WeWork, Meta And The London Office On Sale At An £87M Discount
One of the largest assets for sale in the London office market is a case study in what can go wrong when owner and tenant incentives are misaligned, according to a note to clients from a private equity fund manager.
The result: an office put up for sale for a third less than the price paid just five years ago.
Vestas Investment Management and Savills Investment Management appointed brokers to sell the 180K SF 125 Shaftesbury Ave. in the West End of London in June, according to a statement from CBRE, one of the brokers.
The building includes 140K SF of office space and 40K SF of retail.
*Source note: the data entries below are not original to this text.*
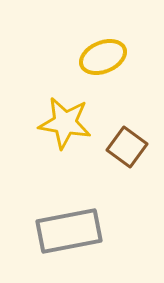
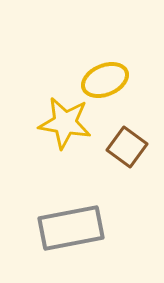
yellow ellipse: moved 2 px right, 23 px down
gray rectangle: moved 2 px right, 3 px up
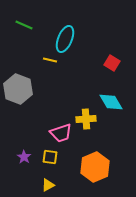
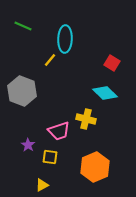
green line: moved 1 px left, 1 px down
cyan ellipse: rotated 20 degrees counterclockwise
yellow line: rotated 64 degrees counterclockwise
gray hexagon: moved 4 px right, 2 px down
cyan diamond: moved 6 px left, 9 px up; rotated 15 degrees counterclockwise
yellow cross: rotated 18 degrees clockwise
pink trapezoid: moved 2 px left, 2 px up
purple star: moved 4 px right, 12 px up
yellow triangle: moved 6 px left
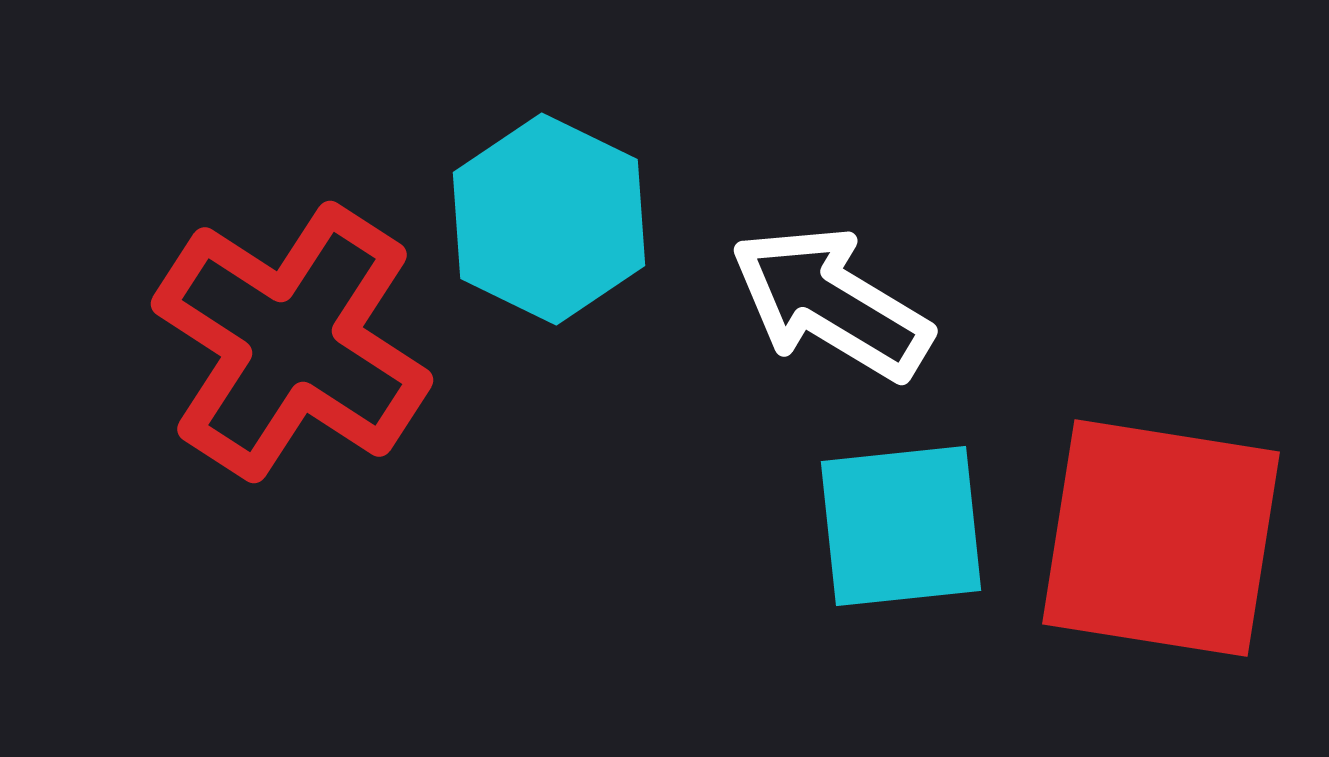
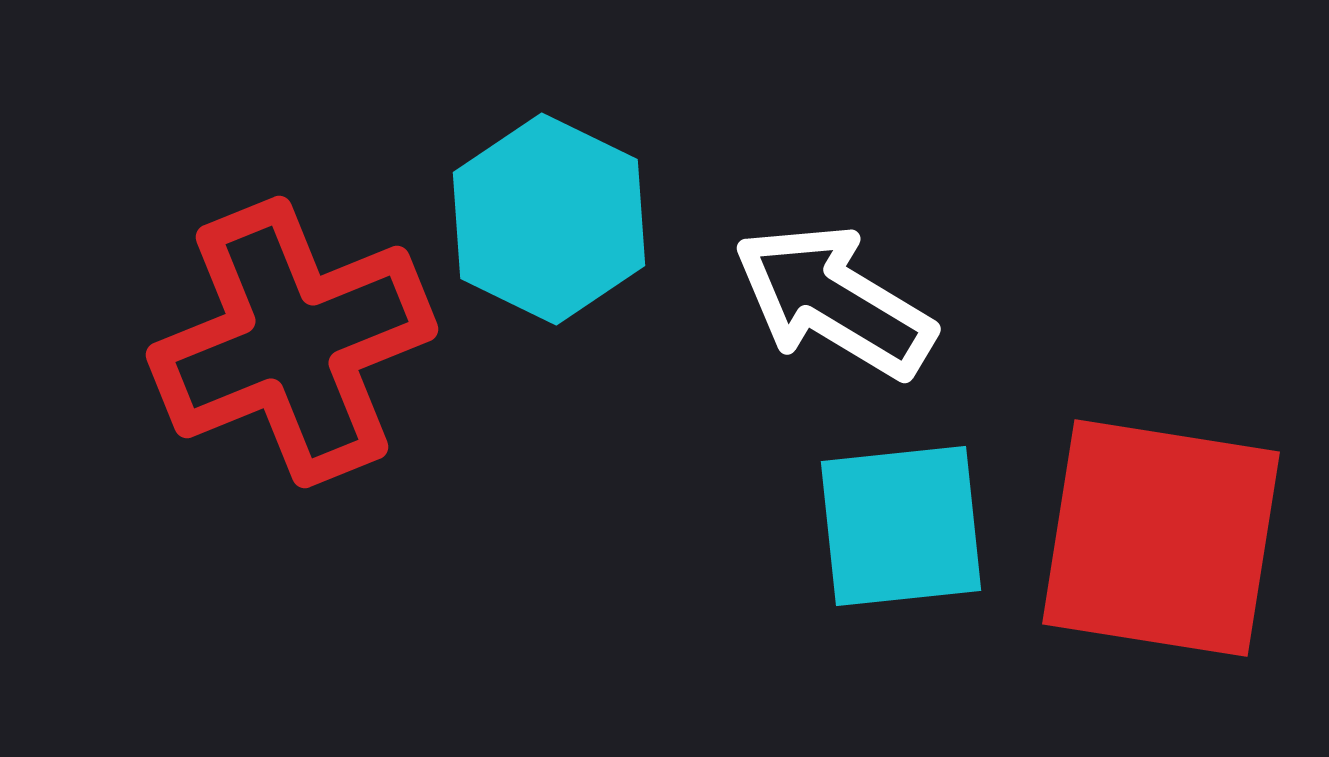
white arrow: moved 3 px right, 2 px up
red cross: rotated 35 degrees clockwise
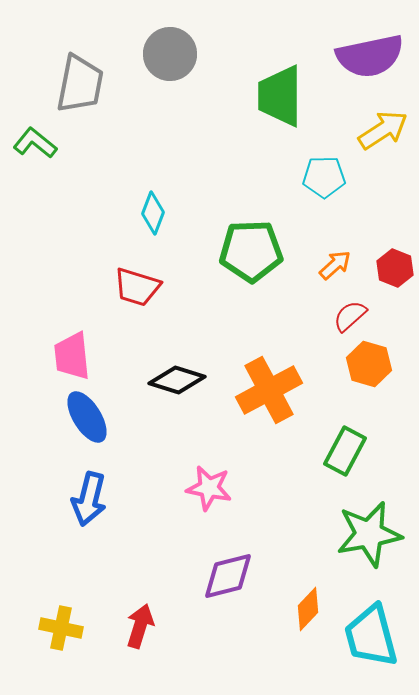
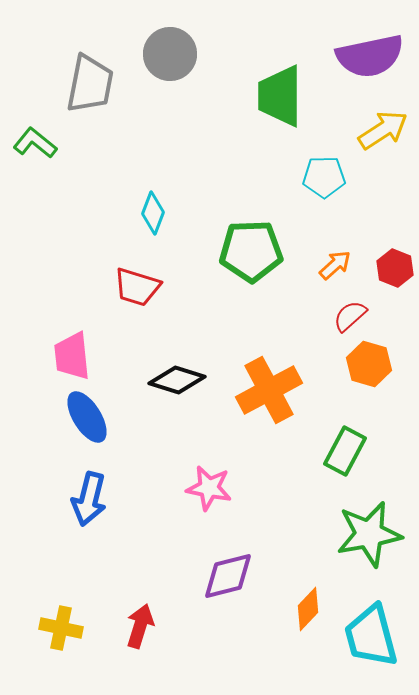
gray trapezoid: moved 10 px right
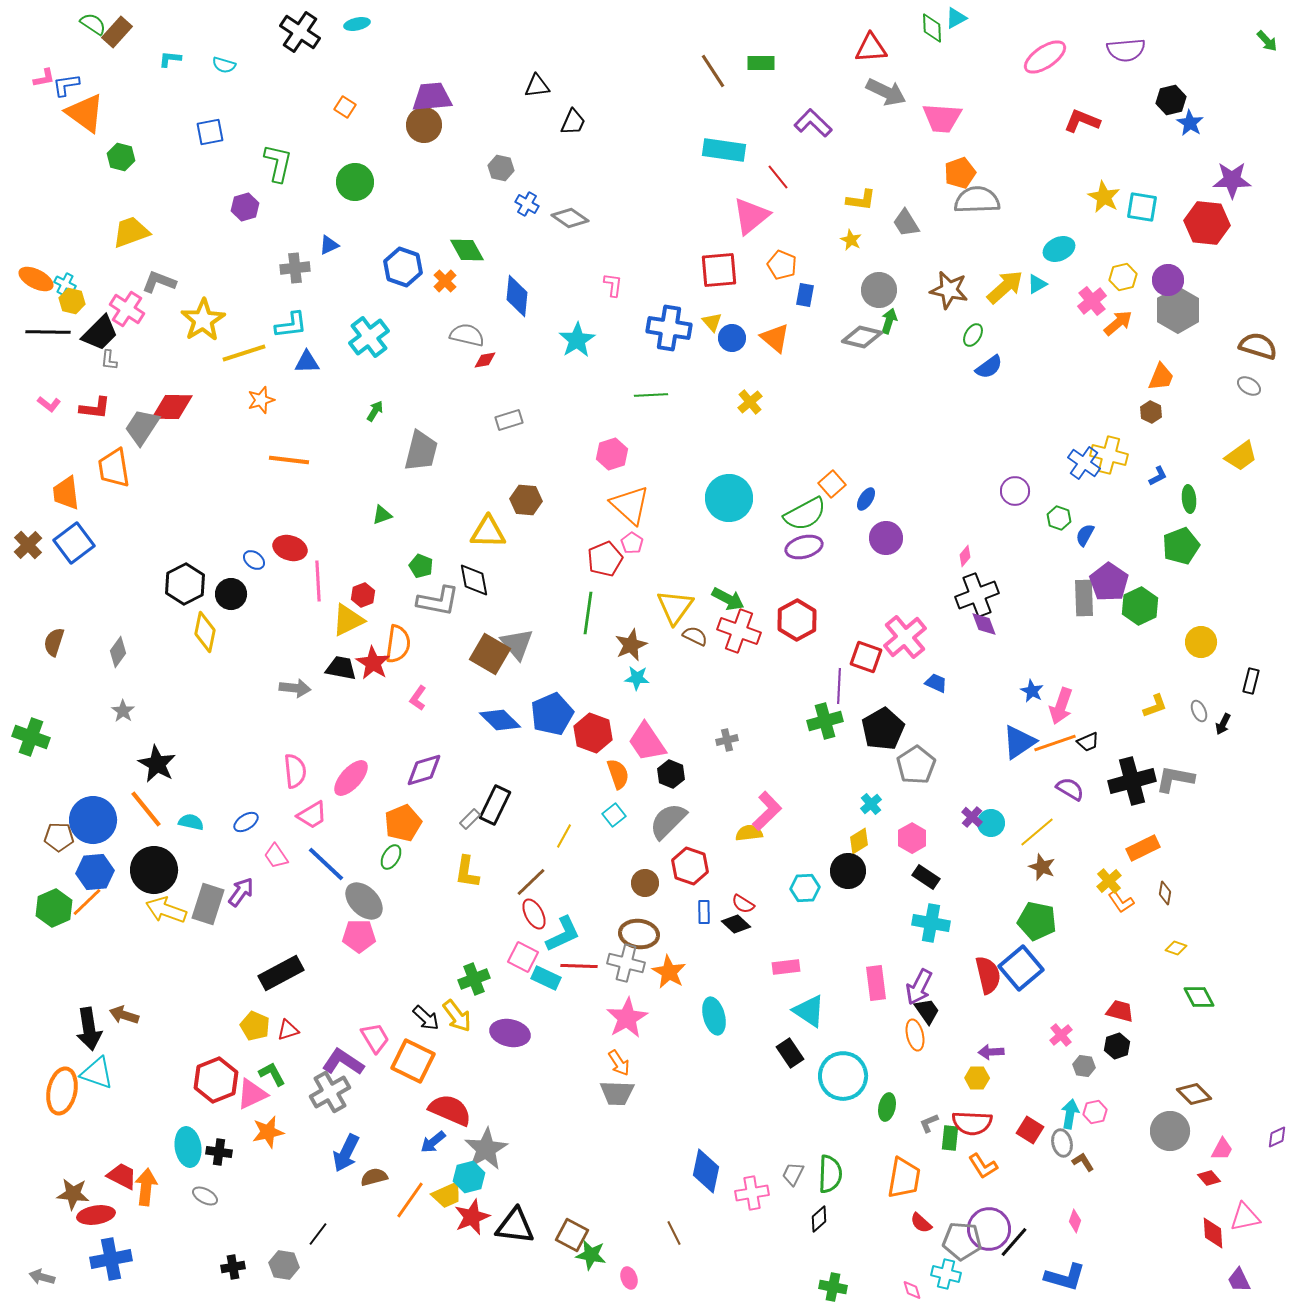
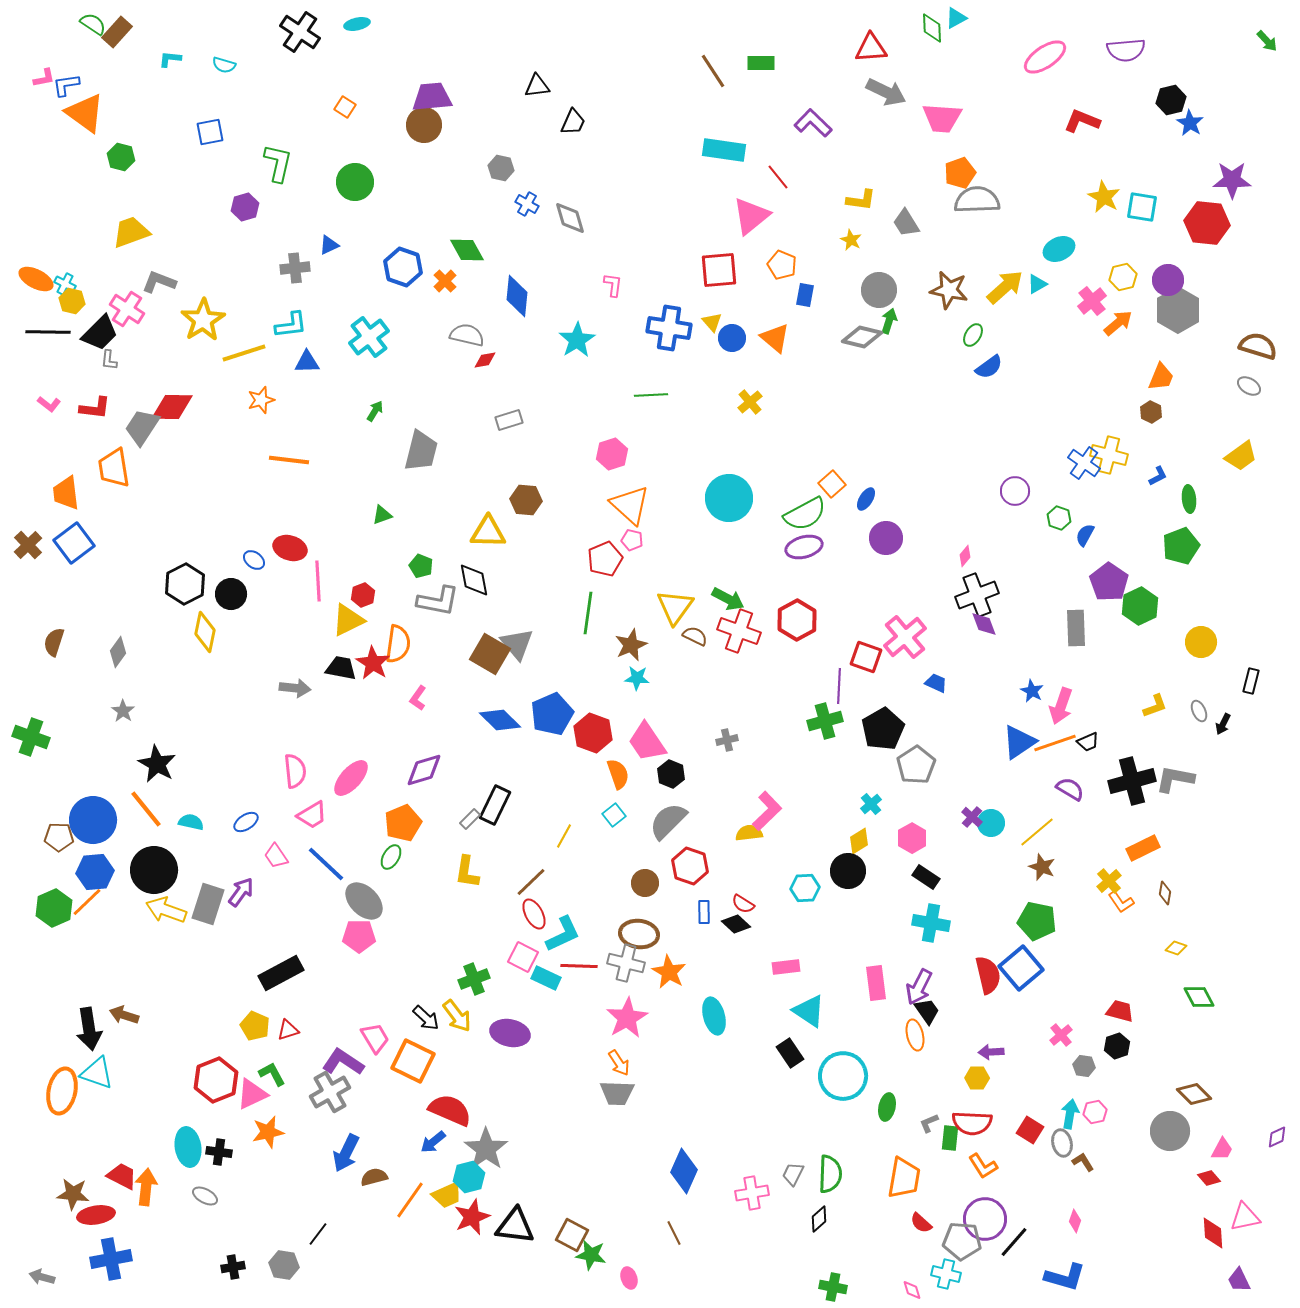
gray diamond at (570, 218): rotated 39 degrees clockwise
pink pentagon at (632, 543): moved 3 px up; rotated 20 degrees counterclockwise
gray rectangle at (1084, 598): moved 8 px left, 30 px down
gray star at (486, 1149): rotated 6 degrees counterclockwise
blue diamond at (706, 1171): moved 22 px left; rotated 12 degrees clockwise
purple circle at (989, 1229): moved 4 px left, 10 px up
The asking price for the 1982-vintage building, which occupies a 1.2-acre city block, is £180M. It is being sold with vacant possession.
The tale of how £267M become £180M in the space of five years is succinctly told in a note to investors from Castleforge, the real estate private equity firm that just bought Deutsche Bank’s former City of London HQ for £257M, with plans to refurbish the 320K SF building into a £1B asset.
In summer 2017, Almacantar leased the entire 140K SF office portion of 125 Shaftesbury to WeWork on a 20-year lease at a rent of about £70 per SF. The lease was in the name of a special-purpose vehicle, and as part of the deal, a big portion of the fit-out cost was likely paid for through landlord-tenant incentives.
At the time, WeWork was keen to undertake deals with large corporate occupiers to highlight to potential stock market investors that it had a big roster of blue-chip tenants ahead of a potential initial public offering, Castleforge wrote in the note to investors. The deal for Vestas and Savills IM to buy the building, fully let with a long lease in place, was agreed upon in December that year.
By that point, however, Facebook had already agreed to a 600K SF pre-let on brand-new office space in King’s Cross, which opened in 2021. With that new space coming online, the tech giant decided the flex office space at 125 Shaftesbury Ave., on a short, easily breakable lease, was surplus to requirements and vacated the building.
Faced with an entirely vacant building and needing to shed office space to preserve cash after its failed 2019 IPO attempt, WeWork handed the space back to the owners, “leaving them with entirely empty office space in a building that requires a major refurbishment and substantial re-leasing costs,” Castleforge said.
“Instead of collecting 20 years of stable income, investors find themselves stuck with a building that will generate income again only after millions of pounds of capex and risk mitigation.
“This was not a project that the building’s investors were willing to undertake: 125 Shaftesbury is back on the market now, this time at an asking price of [£180M].”
In its statement, CBRE said architect Buckley Gray Yeoman, has been appointed to undertake feasibility options for the landmark building.